The flying leaves quilt which is in the header here, has led to spreading my reputation as a quilter to a group of people who are not quilters -- firstly to poets because the quilt illustrates the poem that is on it, but as of yesterday to a whole party of people, half of whom I did not know and many of whom know little about quilting. It's a pleasure for me to inform the uninformed that quilts are no longer just your grandmother's Dresden plates and the cheap reproduction quilts found in decorating catalogs.
I showed a number of my small pieces (in the series of which the small ones a couple posts ago were examples) and some larger quilty-quilts. The favorite was the one above, which is also one of my favorites but which I had put away and not looked at for many months.

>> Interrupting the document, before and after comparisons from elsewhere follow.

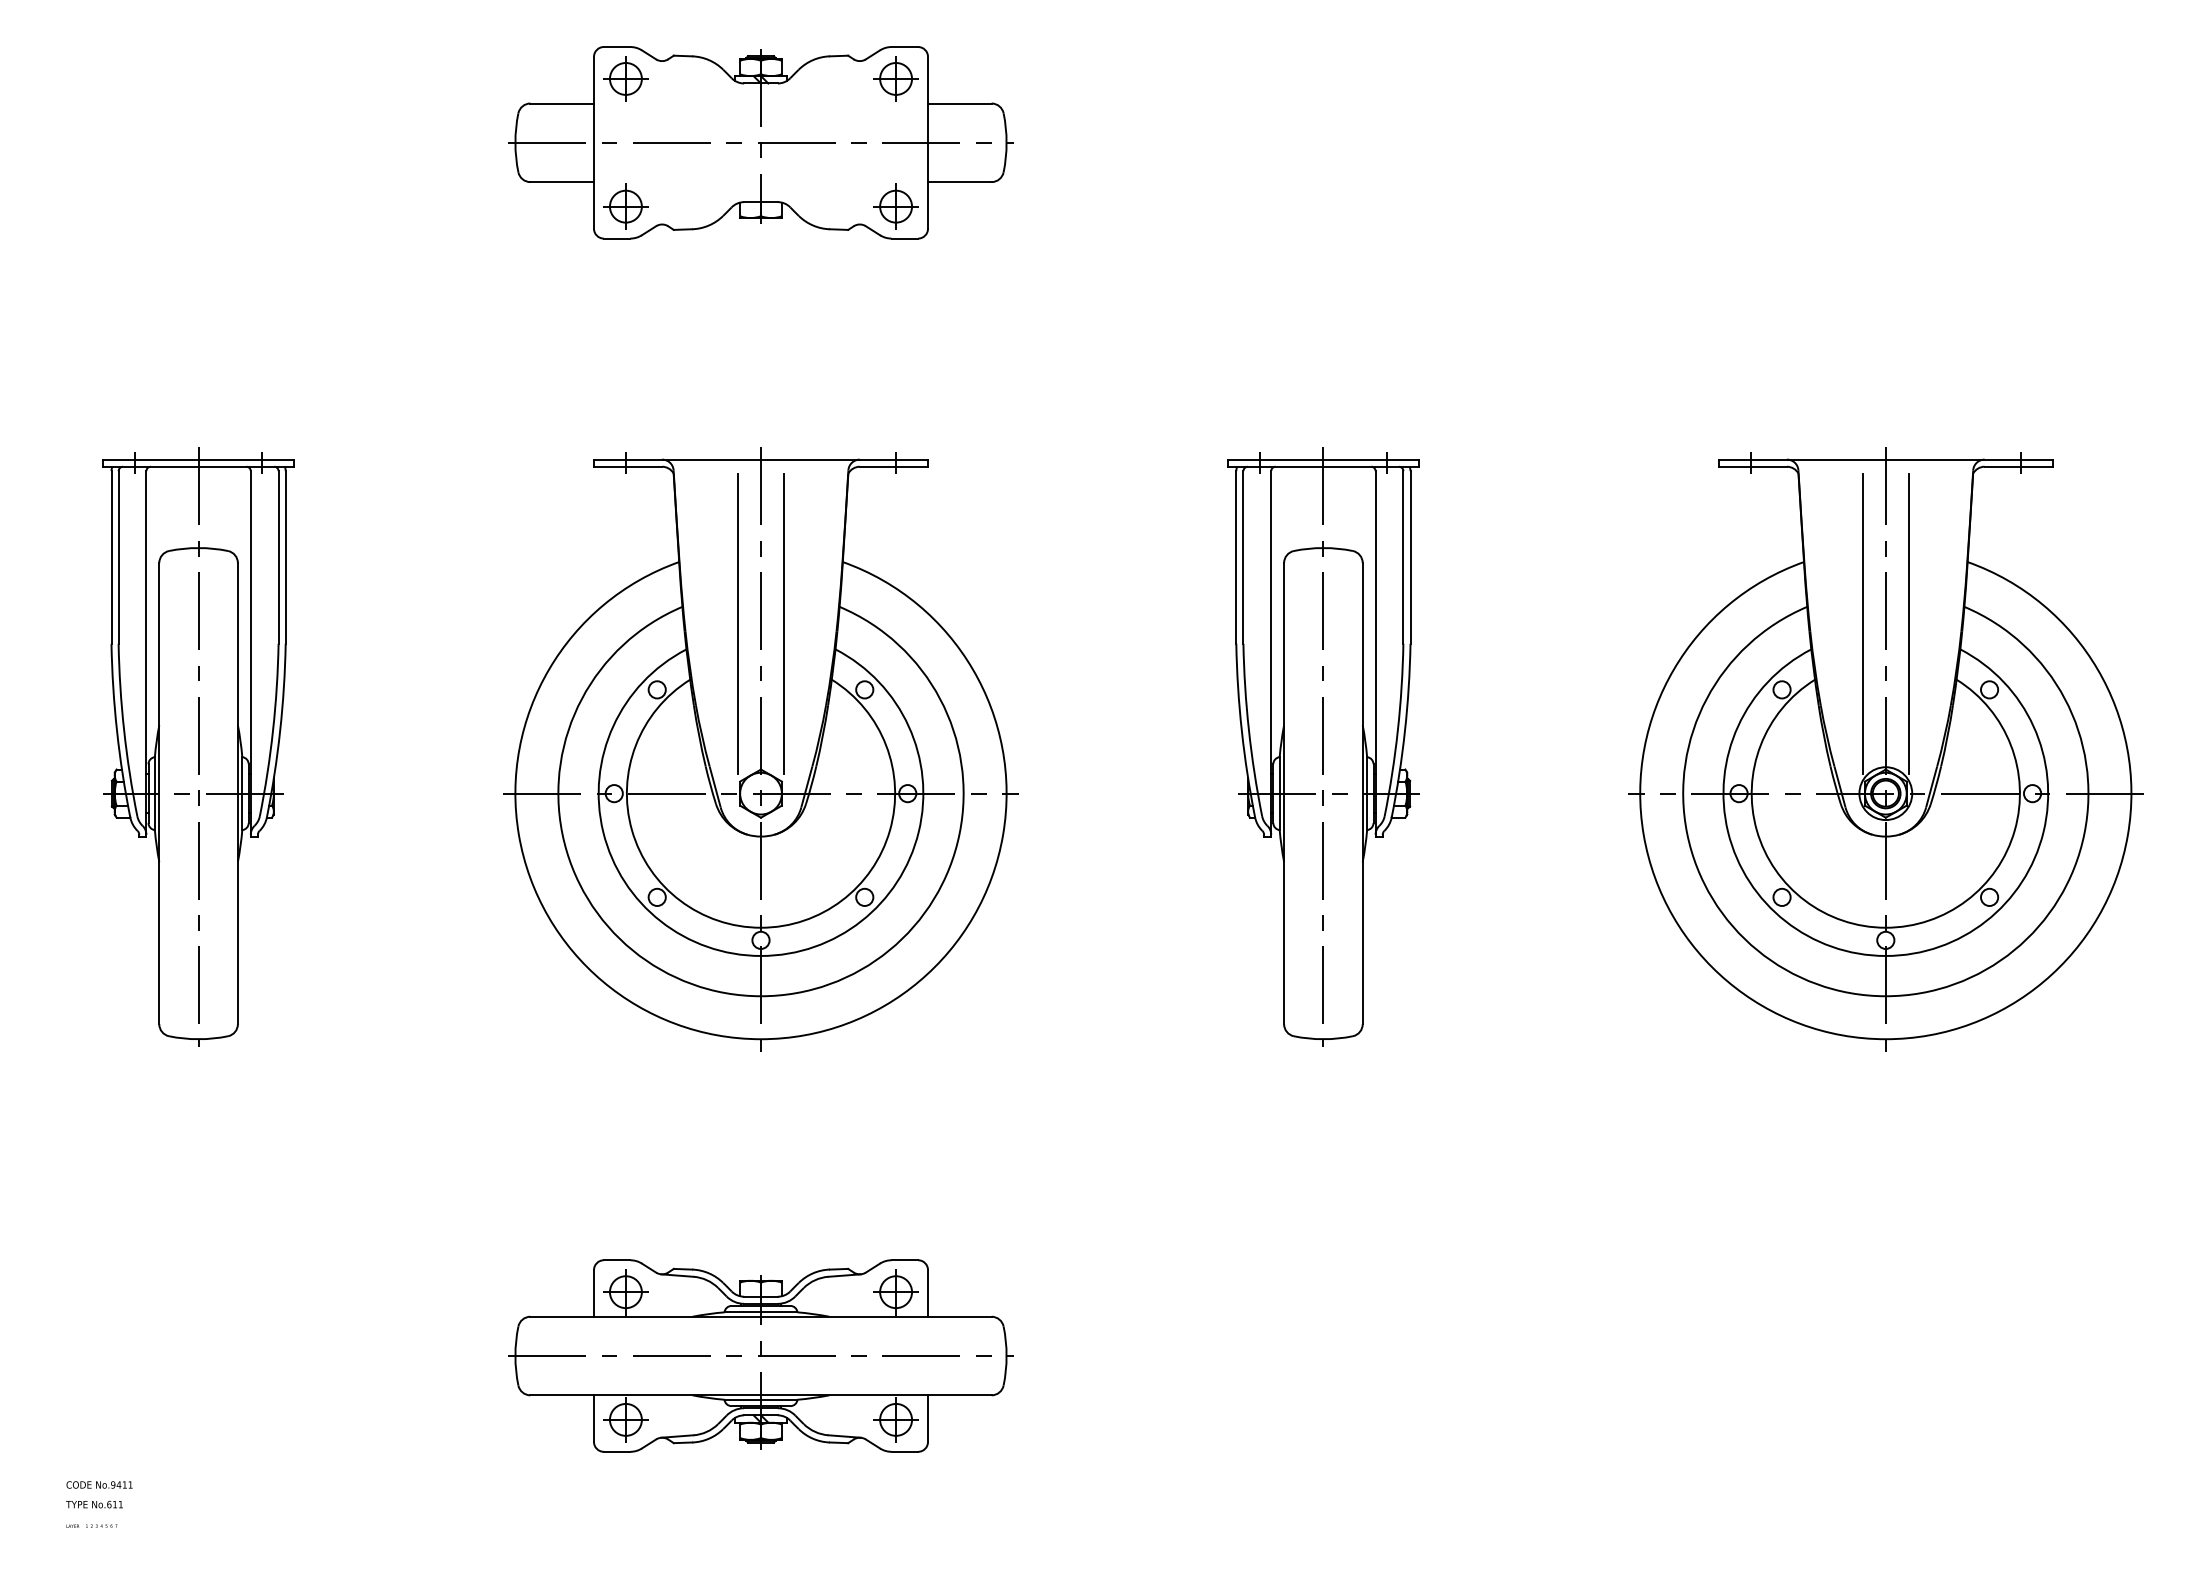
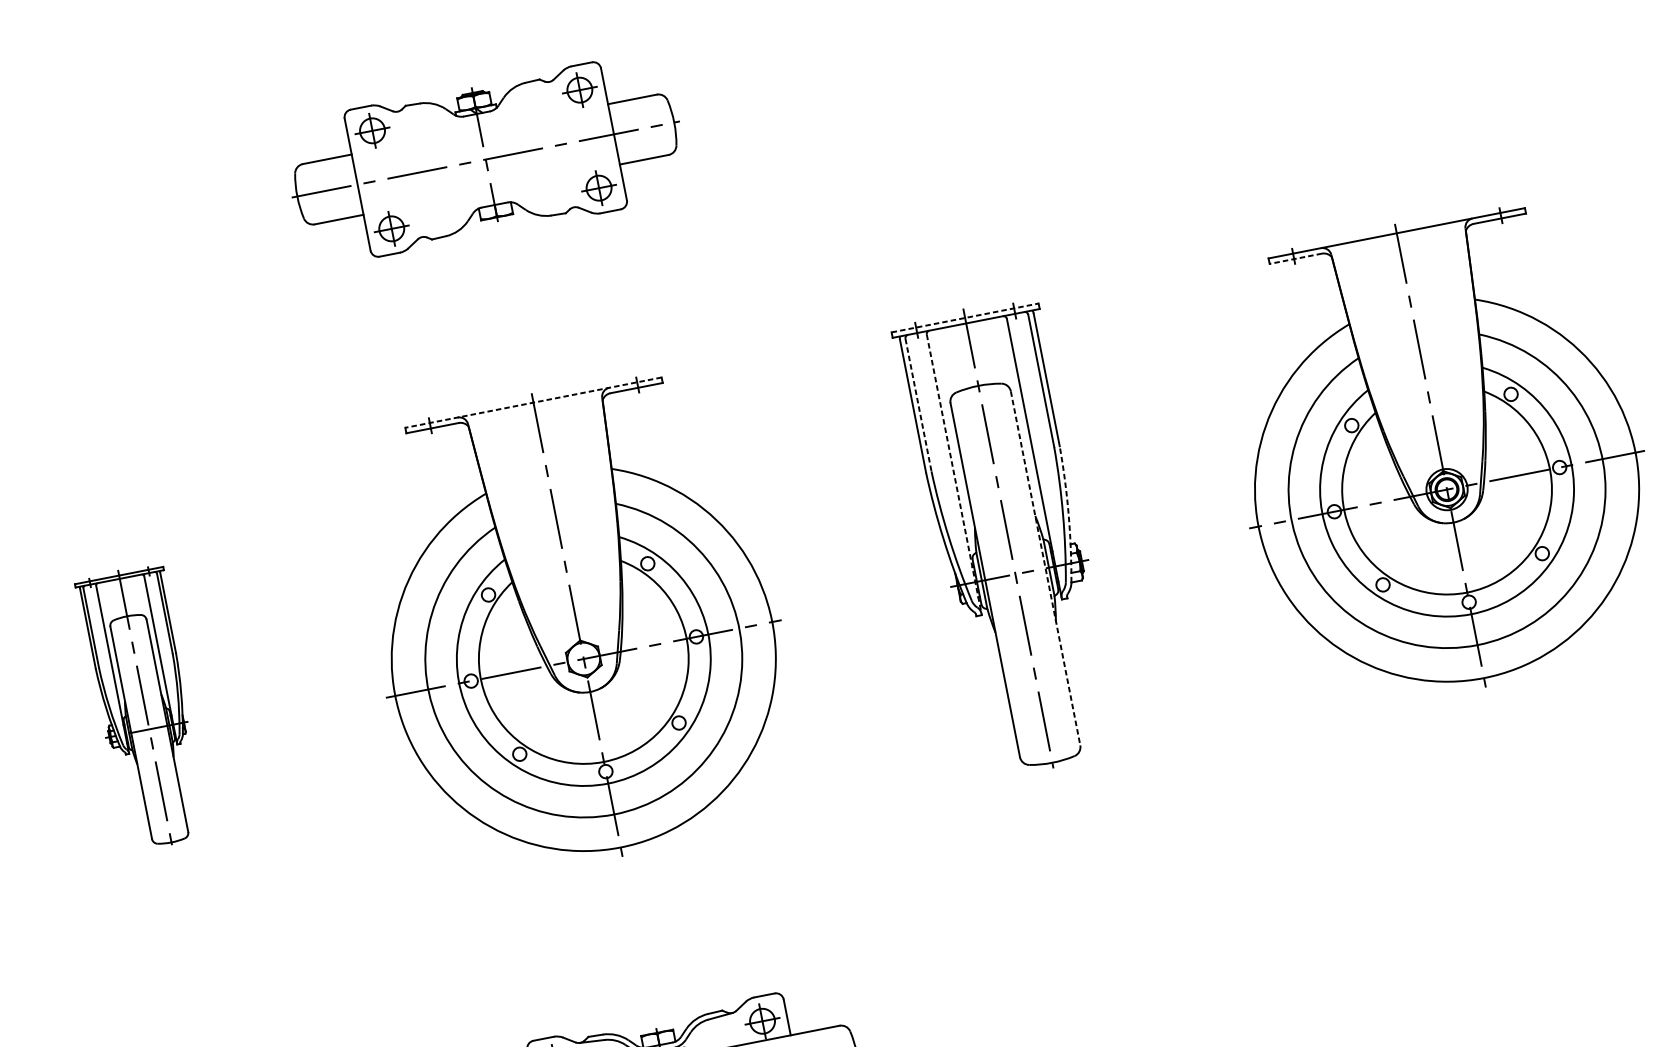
line: (760, 459) -> (533, 402), solid -> dashed
line: (1323, 459) -> (965, 317), solid -> dashed
line: (1752, 466) -> (1295, 258), solid -> dashed
line: (1243, 557) -> (918, 405), solid -> dashed
line: (738, 623) -> (540, 531), removed
line: (783, 623) -> (575, 525), removed
line: (1862, 623) -> (1403, 362), removed
line: (1908, 623) -> (1438, 355), removed
line: (1271, 653) -> (954, 474), solid -> dashed
arc: (1404, 731) -> (1068, 514), solid -> dashed
part: (198, 746) -> (144, 707), size x0.6
line: (1362, 793) -> (1045, 568), solid -> dashed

This is my
Five Generations of First Daughters quilt, subtitled
Mitochondrial DNA. The square old photo shows me as a barely visible newborn in my mother's lap, plus there's her mother and her grandmother. The color picture is my mother, myself and my first daughter. A double helix is embroidered in the print and, of course, the generations are tied together as you can see.
My modest attempts at art quilting opened the door to their awareness that we quilters have more facets and modes of expression than they knew previously. The host of the party would like one of my quilts to hang in a prominent space in the living room. There is no false modesty when I say I'm a quilter of modest gifts, but I am very happy to be a messenger about what is being accomplished by quilters throughout the world.